On scientific software - a beginning

All the opprobrium for Neil Ferguson’s epidemiological code has got to me. Enough that I’m going to commit myself to a series of blog posts, after a long silence here … (note that I have not committed to the interval period though!)

Of course we should all write great quality software, but that takes time and money, not things on common offer for academics. Contrary to popular opinion, most academics I know work long hours, trying to keep teaching, research funding, and actual¹ research going. Refactoring software can be fairly low on the priority list, although, actually most of us like doing it … (it’s much more fun than marking)!

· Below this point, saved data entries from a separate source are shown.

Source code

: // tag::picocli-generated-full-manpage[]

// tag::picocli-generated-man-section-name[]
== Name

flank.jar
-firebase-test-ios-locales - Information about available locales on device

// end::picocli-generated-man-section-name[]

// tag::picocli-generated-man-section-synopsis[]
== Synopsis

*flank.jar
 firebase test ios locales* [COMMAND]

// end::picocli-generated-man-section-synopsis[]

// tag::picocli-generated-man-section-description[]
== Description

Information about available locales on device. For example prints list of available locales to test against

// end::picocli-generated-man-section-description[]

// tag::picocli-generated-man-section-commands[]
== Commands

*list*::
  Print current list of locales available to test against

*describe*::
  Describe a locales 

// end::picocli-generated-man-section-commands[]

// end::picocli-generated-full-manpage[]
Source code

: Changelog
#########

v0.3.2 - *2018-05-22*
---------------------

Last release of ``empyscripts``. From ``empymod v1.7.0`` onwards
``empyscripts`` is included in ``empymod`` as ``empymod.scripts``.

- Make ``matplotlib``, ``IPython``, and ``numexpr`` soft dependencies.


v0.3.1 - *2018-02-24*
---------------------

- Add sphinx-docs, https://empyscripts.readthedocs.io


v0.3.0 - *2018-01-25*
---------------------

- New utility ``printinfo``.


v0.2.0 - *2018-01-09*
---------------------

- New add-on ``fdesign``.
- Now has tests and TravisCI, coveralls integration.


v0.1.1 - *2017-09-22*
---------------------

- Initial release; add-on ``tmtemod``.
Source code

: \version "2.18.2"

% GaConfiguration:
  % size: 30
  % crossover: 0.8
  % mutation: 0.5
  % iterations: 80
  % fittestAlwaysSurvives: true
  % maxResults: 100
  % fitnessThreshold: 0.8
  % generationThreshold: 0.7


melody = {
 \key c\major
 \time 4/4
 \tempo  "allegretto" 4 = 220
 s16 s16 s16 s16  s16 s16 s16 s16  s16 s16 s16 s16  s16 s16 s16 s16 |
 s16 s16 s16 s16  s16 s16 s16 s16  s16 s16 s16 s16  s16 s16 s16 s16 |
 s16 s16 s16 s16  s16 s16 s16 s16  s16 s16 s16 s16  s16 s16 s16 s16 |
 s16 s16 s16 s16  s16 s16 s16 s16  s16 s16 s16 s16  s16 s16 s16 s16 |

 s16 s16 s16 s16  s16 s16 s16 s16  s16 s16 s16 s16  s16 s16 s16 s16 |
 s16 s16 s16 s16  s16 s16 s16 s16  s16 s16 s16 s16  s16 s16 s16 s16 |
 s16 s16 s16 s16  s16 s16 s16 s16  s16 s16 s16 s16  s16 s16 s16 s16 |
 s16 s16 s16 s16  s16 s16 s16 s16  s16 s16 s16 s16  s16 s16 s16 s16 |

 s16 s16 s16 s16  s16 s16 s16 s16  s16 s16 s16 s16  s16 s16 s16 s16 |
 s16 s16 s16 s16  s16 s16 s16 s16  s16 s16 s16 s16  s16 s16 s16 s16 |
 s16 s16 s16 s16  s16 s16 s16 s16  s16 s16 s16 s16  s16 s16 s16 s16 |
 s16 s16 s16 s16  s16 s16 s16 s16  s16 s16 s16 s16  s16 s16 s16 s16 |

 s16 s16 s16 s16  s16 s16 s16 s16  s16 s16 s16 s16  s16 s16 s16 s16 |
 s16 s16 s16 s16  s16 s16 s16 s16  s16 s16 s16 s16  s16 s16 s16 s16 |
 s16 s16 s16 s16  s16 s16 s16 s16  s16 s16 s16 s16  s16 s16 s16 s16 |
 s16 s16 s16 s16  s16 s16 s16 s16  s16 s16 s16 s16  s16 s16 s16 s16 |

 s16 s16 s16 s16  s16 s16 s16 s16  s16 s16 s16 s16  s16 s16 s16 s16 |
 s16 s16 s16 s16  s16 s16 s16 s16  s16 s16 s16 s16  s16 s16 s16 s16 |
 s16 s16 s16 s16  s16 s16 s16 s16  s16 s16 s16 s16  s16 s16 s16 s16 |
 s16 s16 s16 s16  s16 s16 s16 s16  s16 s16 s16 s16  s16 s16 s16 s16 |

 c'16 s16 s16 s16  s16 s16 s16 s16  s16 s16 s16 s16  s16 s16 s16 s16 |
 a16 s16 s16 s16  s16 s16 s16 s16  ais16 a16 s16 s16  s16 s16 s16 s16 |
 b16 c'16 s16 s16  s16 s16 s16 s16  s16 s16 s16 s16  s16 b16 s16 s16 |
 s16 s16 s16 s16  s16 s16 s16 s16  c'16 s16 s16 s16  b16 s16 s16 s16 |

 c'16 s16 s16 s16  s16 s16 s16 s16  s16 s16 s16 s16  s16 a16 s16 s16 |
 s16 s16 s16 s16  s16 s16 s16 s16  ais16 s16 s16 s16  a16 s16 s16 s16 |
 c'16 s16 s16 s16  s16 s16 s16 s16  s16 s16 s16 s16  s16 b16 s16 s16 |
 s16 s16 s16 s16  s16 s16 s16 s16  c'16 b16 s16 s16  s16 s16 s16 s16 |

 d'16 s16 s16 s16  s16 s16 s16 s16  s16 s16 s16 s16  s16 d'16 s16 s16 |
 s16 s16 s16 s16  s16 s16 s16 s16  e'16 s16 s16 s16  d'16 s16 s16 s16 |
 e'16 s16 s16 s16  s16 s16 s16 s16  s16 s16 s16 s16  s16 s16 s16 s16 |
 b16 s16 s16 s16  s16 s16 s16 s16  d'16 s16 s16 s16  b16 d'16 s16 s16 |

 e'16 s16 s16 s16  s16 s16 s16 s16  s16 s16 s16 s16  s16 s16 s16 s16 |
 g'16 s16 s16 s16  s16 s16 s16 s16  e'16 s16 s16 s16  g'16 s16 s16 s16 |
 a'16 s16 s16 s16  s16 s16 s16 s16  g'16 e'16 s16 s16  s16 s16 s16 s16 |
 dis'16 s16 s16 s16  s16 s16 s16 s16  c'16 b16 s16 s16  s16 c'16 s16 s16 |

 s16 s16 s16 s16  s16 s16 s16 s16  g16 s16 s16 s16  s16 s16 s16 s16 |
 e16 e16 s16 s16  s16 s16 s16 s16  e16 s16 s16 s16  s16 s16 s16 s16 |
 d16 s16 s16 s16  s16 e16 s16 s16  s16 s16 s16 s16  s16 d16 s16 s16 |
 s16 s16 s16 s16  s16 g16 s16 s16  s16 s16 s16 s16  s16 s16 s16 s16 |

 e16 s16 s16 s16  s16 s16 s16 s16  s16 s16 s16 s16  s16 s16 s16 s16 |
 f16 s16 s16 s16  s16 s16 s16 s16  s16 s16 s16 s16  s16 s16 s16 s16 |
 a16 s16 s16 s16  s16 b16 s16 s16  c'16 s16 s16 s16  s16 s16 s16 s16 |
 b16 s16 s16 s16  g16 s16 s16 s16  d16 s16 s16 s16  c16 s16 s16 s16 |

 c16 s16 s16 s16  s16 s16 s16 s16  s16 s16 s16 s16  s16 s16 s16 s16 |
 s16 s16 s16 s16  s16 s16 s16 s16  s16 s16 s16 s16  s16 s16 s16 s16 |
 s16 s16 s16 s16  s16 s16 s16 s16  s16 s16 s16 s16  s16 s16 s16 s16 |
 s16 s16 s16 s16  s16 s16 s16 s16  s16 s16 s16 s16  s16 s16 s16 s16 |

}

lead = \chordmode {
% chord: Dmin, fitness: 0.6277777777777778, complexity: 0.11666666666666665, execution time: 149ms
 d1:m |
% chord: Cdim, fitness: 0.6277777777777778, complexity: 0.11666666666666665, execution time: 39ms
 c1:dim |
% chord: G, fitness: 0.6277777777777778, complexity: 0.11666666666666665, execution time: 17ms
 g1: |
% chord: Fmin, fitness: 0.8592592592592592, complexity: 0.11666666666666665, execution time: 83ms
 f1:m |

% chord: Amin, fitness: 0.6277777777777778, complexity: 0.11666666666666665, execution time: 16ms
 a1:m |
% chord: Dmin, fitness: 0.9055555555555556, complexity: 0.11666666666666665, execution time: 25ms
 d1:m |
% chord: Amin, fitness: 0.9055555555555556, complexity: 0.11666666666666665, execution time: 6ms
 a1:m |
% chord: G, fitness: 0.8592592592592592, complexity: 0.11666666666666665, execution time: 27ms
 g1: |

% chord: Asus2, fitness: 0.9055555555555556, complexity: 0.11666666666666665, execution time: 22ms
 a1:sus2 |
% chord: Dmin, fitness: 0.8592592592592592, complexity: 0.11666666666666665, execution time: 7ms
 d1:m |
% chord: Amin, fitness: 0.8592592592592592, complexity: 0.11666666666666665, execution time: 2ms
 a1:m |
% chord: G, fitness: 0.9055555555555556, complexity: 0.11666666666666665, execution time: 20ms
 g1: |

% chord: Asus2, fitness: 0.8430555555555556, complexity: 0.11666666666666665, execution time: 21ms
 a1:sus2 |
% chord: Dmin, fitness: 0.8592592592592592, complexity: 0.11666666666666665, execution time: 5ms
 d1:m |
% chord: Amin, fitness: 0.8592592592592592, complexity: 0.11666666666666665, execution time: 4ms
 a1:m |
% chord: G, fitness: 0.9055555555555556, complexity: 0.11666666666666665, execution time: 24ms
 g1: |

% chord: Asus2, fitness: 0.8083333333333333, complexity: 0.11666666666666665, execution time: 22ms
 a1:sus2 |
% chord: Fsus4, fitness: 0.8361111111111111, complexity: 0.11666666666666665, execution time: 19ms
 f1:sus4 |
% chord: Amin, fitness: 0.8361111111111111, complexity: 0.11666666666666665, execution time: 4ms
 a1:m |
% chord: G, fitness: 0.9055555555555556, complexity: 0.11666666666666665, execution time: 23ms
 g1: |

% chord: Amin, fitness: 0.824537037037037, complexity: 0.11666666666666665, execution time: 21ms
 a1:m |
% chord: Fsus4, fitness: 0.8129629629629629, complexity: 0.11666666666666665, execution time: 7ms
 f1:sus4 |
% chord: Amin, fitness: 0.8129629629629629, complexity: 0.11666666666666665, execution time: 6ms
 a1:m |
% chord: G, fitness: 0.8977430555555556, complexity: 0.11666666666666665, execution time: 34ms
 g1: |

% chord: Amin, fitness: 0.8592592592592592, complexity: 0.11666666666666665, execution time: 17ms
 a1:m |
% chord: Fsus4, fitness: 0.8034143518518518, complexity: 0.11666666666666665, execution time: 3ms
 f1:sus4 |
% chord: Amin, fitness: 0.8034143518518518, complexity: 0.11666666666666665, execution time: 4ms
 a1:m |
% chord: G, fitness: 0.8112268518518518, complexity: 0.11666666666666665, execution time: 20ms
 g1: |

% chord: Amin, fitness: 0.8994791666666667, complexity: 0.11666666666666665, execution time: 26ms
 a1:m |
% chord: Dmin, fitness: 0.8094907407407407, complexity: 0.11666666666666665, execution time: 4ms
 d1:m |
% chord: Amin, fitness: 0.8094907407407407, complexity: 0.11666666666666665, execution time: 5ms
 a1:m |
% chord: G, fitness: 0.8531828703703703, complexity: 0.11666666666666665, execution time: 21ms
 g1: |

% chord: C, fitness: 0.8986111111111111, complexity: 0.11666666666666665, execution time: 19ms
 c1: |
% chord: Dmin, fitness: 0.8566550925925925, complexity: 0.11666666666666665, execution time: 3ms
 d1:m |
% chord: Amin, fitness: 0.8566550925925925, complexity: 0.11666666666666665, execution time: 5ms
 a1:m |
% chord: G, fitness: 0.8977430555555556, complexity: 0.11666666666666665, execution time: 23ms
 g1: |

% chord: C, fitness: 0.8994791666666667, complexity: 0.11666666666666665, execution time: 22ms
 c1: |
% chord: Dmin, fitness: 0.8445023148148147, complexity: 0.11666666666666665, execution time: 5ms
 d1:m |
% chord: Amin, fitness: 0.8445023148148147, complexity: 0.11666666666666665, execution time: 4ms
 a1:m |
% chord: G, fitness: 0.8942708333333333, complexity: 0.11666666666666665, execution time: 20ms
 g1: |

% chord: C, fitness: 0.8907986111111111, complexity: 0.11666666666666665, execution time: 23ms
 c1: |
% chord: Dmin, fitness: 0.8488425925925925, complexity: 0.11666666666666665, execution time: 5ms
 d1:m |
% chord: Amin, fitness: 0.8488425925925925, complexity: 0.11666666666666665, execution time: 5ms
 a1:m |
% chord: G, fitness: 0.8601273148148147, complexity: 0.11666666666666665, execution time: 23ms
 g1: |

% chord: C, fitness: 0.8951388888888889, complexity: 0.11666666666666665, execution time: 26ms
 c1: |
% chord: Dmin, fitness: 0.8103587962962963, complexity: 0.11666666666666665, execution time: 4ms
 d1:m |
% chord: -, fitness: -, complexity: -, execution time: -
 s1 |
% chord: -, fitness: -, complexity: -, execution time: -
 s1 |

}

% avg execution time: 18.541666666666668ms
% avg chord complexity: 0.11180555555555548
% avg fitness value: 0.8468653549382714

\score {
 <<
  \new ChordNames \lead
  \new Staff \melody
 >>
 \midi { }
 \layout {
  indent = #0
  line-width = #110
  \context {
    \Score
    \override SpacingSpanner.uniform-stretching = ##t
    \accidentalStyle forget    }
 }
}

There is no absolute measure of software quality - really. there is not! Defect density, conformance to norms, matching requirements (there are more, lot’s more, but that’s enough for now): All useful metrics, but quality, like beauty, is in the eye of the beholder. Does he/she/it do it for you? Do you know when to dance, when to trust, and when to ignore? (You can love someone, but have to ignore some things from time to time.)

Just one defect can bring a plane down. Beautiful software can be garbage, and requirements can be insufficient. On the other hand, if you know the software can do a particular job, and you’ve used it for that before, and you’re not taking it out of it’s comfort zone, you can dance, you can trust, and you know what to ignore.

If you write code in a team, then things change a lot: you need to encode your knowledge of defects, you need to communicate with each other via standardised ways of doing things, and you need to keep registers of issues and compliance tests so people know what can and can’t be done. You don’t dance unless you understand the steps, you don’t trust unless you’ve read the testing notes, and you don’t do things outside the spec. You can’t build on sand, you need to see the rocks.

Or do you? I haven’t met a tradesperson, be they plumber, brick-layer, or software engineer, who hasn’t rubbished the foundations upon which they need to build. While it’s hard to be constructive when you think you are building on sand … we all need to remember that bricks can be made of sand … and sometimes we have to trust the structural engineer who said “that’s good enough FOR THAT PURPOSE”.

: It's always a trade-off, but not always obvious what is being traded-off!

Software engineering involves more than just rules, it involves weighing cost against functionality, just like any other type of engineering. We don’t build bridges engineered to carry fully loaded lorries where we want pedestrian bridges.

Much (but not all) scientific coding is often a lonely endeavour. The most likely person to berate you for your lack of coding standards is yourself, six months later, after a term of teaching² and thinking of a million other things. At that point you wish you’d done it right because you have to mentally retrace all those steps. Documentation: In the real academic world, where no one pays you for documentation, documentation is first for yourself, six months later. If you are lucky enough to have a team, then yes, for them too, but first, for yourself! It needs to be good enough for you, and not better than that (at least at first).

Well, OK, about that trust thing? Scientific code is about results. In the first instance it’s simply about results, but soon after, really soon after, it’s “can I believe these?”, “how do I validate them?” and “are these even useful anyway?”. These are the questions you should ask yourself, before anyone else ever gets near it.

Maybe this abstract notion of quality of the code matters for that? Maybe it doesn’t. But the answers to those questions and how you established them, they matter a lot. Maybe they are the questions which tell us more about quality than coding standards?

We’ll come back to this, and the difference between code, parameters, and experiments/usage, because those things matter too!

Replies welcome on twitter (@bnlawrence), but please don’t jump the gun, try and keep to the story so far.

At some point later on this series I’ll explain why I separated software engineering out from actual research (which on the face of it is an indefensible position, and when I get to it, not one I will defend!) ↩
What teaching do you do now Bryan? Well, yes, I know I do bugger-all now, but I do ludicrous amounts of admin, so … ↩